Document excerpt.
********
Felix Issue 1500 (2011) – Simon Worthington
The landscape of gaming has changed a lot since the good old days of the Nintendo 64 and the original PlayStation. Gaming is more popular now than its ever been, with the concept of someone defining themself as a “gamer” becoming as superfluous as people who likes books calling themselves “readers”. Through the numerous inventions and innovations to gaming technology that pervade the current generation of consoles and games, the medium of video games has been opened up to more people than ever thought possible.
********
Rows excerpted from a collection.
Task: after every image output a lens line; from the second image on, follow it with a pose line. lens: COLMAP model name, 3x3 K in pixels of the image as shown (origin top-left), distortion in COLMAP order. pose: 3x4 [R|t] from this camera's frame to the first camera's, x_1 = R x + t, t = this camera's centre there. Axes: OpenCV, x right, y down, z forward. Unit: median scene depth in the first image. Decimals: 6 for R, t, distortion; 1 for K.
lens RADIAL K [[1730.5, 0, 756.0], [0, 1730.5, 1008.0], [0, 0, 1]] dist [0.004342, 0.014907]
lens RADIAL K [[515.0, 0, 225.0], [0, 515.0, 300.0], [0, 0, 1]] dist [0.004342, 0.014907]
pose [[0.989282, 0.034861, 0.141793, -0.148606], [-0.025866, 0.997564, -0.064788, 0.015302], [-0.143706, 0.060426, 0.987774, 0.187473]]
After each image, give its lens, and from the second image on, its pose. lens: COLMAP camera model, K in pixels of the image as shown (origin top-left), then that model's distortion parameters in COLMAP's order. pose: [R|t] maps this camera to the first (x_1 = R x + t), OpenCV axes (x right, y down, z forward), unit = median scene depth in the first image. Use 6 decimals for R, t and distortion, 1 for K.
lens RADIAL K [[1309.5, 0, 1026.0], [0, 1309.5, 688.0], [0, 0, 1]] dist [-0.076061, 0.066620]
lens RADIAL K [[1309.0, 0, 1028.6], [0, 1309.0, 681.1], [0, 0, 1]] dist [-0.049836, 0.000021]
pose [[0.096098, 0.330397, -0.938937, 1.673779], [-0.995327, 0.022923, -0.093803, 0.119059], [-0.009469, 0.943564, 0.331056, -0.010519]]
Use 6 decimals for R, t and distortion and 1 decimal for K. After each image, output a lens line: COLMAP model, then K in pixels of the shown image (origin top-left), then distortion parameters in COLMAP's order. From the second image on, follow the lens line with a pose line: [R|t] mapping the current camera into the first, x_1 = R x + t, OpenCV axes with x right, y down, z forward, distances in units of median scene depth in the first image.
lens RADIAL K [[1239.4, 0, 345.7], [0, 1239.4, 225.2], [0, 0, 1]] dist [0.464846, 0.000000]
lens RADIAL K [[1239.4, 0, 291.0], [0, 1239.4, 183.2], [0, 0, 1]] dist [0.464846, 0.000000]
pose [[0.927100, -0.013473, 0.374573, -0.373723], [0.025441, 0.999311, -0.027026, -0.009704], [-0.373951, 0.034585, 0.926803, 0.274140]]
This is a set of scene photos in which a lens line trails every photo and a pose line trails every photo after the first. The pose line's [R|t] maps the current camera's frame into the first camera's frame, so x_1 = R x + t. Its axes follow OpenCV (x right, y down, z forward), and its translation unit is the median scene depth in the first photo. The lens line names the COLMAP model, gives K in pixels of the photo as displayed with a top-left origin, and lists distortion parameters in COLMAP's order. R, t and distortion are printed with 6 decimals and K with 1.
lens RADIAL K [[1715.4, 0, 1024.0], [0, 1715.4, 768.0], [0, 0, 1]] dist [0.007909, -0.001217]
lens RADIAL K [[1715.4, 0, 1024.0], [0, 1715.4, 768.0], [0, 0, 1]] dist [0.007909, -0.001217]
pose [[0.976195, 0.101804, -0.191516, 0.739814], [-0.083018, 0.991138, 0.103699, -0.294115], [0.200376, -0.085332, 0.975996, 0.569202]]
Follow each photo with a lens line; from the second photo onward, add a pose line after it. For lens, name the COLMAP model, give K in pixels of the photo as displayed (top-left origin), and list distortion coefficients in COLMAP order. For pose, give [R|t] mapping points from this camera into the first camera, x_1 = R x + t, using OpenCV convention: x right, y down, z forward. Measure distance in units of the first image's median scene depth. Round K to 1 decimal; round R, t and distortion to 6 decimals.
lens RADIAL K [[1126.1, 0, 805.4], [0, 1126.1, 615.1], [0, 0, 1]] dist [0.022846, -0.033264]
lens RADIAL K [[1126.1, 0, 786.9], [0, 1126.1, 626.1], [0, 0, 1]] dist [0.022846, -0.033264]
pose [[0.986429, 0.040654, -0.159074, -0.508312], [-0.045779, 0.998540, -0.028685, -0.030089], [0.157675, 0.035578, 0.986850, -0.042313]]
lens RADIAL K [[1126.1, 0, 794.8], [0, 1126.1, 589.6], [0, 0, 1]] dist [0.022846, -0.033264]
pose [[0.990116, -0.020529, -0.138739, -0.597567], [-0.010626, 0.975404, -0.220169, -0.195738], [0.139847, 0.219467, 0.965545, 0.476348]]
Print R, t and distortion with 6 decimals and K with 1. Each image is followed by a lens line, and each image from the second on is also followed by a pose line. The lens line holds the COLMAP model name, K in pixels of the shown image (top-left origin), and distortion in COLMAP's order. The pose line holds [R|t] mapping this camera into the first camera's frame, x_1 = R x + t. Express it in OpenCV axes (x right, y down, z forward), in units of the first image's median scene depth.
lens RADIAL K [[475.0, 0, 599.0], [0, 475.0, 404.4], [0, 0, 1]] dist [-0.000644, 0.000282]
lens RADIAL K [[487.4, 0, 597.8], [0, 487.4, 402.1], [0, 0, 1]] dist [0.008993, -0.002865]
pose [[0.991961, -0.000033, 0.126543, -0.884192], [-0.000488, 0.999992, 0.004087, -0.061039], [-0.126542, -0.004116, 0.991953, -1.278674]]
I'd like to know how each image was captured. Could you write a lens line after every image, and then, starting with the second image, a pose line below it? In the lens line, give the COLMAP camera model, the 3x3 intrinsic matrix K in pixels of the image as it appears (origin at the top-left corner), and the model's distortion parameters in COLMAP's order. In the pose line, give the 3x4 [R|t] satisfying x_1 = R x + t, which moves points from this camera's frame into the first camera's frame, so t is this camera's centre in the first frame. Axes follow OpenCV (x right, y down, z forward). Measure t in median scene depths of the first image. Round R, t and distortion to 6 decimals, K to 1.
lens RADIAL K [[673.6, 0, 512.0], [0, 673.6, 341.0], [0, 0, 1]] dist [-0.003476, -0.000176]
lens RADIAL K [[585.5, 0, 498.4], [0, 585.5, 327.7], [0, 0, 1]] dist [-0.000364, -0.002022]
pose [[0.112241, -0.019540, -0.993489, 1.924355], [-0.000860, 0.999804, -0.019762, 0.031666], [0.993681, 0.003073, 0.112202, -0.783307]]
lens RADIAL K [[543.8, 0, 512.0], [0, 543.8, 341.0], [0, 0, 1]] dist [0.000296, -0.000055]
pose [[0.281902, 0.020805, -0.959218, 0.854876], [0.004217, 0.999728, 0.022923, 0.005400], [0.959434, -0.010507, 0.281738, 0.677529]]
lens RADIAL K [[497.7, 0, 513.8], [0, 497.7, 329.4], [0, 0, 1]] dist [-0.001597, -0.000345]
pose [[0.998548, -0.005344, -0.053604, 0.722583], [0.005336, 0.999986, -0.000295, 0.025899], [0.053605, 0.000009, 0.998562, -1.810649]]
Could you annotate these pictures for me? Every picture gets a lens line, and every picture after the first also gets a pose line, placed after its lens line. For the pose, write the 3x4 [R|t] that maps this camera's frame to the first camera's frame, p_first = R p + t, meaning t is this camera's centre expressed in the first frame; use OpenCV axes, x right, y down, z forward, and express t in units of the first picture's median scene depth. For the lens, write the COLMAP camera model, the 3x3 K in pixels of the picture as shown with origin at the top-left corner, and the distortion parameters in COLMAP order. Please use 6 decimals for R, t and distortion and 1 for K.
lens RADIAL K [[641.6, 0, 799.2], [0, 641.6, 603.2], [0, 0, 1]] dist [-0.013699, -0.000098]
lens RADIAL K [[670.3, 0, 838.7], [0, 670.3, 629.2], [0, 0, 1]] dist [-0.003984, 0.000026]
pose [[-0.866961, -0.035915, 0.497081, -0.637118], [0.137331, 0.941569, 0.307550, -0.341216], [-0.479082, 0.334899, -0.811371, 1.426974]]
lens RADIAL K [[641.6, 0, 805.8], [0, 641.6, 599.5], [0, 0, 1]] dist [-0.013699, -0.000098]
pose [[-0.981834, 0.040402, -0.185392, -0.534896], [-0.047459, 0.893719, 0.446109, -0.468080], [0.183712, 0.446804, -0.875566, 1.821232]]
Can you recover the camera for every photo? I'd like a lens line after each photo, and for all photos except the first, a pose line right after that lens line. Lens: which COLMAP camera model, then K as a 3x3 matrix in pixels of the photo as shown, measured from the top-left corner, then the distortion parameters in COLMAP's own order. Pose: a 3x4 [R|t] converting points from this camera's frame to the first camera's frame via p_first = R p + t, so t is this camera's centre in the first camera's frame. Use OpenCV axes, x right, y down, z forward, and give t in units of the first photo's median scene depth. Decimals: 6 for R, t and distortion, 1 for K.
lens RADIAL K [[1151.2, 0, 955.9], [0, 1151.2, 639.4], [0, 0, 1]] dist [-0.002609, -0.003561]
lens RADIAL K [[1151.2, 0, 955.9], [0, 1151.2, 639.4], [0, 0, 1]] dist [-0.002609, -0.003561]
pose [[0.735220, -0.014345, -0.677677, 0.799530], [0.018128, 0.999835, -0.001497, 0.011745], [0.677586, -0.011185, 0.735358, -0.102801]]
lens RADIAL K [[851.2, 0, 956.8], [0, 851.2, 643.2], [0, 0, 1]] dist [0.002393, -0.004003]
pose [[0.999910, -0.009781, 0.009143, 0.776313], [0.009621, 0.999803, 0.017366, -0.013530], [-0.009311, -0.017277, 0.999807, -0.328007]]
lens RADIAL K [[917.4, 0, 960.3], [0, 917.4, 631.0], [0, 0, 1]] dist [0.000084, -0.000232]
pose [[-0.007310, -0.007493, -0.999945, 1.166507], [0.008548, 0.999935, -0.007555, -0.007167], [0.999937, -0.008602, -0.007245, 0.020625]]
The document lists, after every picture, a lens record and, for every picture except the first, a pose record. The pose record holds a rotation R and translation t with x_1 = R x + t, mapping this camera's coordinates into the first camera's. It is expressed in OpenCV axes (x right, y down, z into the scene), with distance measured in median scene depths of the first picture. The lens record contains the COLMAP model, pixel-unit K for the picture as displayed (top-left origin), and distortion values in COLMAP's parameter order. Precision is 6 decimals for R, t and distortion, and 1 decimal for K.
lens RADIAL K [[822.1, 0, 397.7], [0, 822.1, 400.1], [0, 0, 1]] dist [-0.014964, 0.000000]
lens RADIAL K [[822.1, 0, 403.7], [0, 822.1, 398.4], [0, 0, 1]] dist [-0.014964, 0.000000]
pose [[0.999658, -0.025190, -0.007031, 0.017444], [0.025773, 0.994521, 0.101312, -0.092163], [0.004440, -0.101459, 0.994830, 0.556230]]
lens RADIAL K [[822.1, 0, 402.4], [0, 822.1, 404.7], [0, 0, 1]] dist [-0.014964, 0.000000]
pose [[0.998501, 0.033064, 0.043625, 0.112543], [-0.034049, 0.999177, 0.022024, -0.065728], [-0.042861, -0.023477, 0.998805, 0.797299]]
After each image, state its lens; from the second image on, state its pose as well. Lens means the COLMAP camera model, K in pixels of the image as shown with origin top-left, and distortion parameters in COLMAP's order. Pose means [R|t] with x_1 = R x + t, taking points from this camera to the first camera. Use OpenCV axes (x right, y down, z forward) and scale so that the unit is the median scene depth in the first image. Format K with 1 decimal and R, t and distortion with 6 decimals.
********
Tasks for this exercise.
A. Summarize the gaming article in two sentences.
B. Return the stretch of the gaming article from "Felix Issue 1500" through "ever thought possible.", copied without changes.
C. In the gaming article, which two consoles are tied to "the good old days" of gaming?
The rows are not needed for any of the tasks.

Answers for each item.
A. Gaming has changed a lot since the days of the Nintendo 64 and the original PlayStation, and it is now more popular than ever, so that calling oneself a "gamer" is becoming as superfluous as book lovers calling themselves "readers." Numerous inventions and innovations in the current generation of consoles and games have opened video games up to more people than ever thought possible.

B.
Felix Issue 1500 (2011) – Simon Worthington
The landscape of gaming has changed a lot since the good old days of the Nintendo 64 and the original PlayStation. Gaming is more popular now than its ever been, with the concept of someone defining themself as a “gamer” becoming as superfluous as people who likes books calling themselves “readers”. Through the numerous inventions and innovations to gaming technology that pervade the current generation of consoles and games, the medium of video games has been opened up to more people than ever thought possible.

C. The Nintendo 64 and the original PlayStation.